Show every line of the data below that includes the word "teddy".

→ **The input**
Segment Open

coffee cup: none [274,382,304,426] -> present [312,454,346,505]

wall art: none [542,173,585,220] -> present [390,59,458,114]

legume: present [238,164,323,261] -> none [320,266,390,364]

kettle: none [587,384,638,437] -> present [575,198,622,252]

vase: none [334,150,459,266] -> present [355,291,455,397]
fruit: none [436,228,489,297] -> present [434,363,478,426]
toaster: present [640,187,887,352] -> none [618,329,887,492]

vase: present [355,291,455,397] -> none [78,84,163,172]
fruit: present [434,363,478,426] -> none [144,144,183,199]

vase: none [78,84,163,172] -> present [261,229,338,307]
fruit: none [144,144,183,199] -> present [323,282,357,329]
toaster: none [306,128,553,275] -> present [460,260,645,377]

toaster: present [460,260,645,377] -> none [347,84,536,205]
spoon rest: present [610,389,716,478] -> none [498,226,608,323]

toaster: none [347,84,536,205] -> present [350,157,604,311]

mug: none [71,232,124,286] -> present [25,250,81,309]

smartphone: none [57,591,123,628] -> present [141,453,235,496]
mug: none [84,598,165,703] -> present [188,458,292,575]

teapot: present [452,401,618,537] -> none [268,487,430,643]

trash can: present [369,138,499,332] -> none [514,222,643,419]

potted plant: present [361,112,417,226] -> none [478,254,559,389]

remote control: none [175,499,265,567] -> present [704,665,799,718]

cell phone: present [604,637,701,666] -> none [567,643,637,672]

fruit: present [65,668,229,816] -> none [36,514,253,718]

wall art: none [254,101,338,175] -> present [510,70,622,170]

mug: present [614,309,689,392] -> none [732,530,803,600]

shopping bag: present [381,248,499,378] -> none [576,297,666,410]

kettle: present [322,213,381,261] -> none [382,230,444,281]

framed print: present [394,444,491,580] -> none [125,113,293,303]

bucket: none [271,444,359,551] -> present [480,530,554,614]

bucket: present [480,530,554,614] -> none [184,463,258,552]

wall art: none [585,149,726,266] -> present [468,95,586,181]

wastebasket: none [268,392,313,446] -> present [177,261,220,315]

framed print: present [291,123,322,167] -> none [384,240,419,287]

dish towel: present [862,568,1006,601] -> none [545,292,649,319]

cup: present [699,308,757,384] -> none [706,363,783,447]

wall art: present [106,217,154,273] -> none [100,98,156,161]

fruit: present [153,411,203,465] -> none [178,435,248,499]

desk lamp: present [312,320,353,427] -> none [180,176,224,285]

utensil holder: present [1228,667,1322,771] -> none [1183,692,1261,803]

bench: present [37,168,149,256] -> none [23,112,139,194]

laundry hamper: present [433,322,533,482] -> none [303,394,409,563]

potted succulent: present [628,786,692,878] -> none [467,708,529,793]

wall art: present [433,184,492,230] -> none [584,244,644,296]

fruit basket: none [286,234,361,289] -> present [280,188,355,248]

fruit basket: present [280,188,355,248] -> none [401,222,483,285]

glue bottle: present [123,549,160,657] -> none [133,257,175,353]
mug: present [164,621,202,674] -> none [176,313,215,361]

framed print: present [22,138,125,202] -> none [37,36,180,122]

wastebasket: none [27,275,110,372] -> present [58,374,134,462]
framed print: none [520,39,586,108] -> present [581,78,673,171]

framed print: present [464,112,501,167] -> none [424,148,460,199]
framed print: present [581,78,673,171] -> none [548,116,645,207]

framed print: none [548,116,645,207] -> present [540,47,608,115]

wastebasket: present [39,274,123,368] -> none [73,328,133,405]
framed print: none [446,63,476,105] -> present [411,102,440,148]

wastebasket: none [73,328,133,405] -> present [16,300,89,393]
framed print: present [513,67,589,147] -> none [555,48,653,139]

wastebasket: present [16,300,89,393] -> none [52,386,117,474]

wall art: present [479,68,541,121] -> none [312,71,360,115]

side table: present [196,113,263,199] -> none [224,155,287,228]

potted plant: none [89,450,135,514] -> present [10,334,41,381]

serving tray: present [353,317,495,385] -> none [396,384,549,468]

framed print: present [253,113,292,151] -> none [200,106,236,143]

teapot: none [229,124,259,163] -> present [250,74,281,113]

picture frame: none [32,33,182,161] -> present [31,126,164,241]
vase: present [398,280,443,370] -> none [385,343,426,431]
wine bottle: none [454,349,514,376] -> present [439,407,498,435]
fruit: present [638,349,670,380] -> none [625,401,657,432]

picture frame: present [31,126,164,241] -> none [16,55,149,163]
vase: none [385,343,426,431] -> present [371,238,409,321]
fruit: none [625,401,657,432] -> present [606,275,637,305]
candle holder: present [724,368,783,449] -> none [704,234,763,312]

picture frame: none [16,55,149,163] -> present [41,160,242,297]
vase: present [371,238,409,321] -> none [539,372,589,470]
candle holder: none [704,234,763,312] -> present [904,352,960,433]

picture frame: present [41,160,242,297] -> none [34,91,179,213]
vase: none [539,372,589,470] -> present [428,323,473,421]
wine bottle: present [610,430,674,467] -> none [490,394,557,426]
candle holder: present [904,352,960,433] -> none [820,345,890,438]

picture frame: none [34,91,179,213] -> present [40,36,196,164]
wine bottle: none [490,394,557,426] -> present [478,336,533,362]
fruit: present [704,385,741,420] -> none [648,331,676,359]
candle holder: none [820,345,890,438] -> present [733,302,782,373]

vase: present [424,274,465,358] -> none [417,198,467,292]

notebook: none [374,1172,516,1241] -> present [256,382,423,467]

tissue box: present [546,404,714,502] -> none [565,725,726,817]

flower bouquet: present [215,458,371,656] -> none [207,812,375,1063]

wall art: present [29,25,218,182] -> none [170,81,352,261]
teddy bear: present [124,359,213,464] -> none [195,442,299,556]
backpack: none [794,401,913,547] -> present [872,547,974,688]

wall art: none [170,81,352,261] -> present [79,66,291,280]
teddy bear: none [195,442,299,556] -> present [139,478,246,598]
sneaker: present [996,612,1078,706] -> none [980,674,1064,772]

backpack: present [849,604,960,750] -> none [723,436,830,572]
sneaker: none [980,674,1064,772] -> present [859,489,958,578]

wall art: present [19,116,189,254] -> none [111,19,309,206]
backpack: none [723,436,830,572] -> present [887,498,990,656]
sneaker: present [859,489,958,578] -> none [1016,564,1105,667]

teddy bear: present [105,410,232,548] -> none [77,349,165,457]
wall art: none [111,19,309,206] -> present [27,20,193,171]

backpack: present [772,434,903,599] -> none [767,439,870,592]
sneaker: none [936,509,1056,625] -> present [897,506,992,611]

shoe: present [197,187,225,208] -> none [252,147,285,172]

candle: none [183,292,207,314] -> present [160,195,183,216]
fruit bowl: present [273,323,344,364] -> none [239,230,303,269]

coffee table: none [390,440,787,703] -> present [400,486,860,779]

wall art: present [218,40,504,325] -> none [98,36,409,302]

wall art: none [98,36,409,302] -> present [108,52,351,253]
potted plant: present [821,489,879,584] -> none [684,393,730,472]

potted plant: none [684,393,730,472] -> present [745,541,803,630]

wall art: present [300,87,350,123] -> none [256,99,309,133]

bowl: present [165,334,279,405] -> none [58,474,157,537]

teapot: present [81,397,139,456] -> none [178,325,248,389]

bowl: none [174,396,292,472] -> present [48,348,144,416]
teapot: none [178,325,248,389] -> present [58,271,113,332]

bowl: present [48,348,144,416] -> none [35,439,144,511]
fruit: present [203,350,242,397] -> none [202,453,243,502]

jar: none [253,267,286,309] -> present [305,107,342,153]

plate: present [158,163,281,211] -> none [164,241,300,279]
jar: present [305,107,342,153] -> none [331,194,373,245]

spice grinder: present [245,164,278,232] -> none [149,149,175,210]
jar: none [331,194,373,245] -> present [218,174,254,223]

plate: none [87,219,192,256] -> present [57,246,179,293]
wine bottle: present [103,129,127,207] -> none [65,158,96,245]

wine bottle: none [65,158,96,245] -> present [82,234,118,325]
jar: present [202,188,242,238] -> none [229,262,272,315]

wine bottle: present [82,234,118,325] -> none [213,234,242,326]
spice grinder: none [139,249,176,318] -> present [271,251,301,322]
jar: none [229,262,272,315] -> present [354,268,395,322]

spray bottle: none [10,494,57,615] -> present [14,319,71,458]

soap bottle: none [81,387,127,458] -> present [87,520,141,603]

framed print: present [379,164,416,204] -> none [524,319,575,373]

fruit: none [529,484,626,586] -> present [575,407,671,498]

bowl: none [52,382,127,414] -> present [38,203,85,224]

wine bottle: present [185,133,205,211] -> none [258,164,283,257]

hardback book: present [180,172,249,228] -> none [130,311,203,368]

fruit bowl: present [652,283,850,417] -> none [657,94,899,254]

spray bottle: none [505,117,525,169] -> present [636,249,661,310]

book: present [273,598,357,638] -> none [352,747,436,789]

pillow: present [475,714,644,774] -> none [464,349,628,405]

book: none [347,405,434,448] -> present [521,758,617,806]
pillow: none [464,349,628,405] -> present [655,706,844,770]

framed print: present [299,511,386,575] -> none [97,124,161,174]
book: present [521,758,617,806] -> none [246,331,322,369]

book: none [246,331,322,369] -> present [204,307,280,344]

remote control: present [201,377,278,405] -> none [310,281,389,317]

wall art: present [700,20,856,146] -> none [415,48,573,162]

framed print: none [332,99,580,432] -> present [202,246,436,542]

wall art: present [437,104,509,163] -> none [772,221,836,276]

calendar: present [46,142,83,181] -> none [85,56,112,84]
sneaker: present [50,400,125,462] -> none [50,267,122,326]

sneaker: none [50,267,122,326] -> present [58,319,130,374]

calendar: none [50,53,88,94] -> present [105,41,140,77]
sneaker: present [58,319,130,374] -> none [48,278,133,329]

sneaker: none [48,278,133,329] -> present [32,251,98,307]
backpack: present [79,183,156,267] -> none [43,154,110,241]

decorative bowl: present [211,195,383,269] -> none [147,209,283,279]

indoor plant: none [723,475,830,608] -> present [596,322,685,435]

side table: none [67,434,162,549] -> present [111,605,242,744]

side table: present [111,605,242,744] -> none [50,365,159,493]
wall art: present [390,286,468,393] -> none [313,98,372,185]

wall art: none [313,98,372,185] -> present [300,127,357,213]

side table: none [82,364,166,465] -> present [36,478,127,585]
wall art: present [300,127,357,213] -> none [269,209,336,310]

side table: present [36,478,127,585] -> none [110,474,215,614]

Segment Closed

→ **Output**
teddy bear: present [124,359,213,464] -> none [195,442,299,556]
teddy bear: none [195,442,299,556] -> present [139,478,246,598]
teddy bear: present [105,410,232,548] -> none [77,349,165,457]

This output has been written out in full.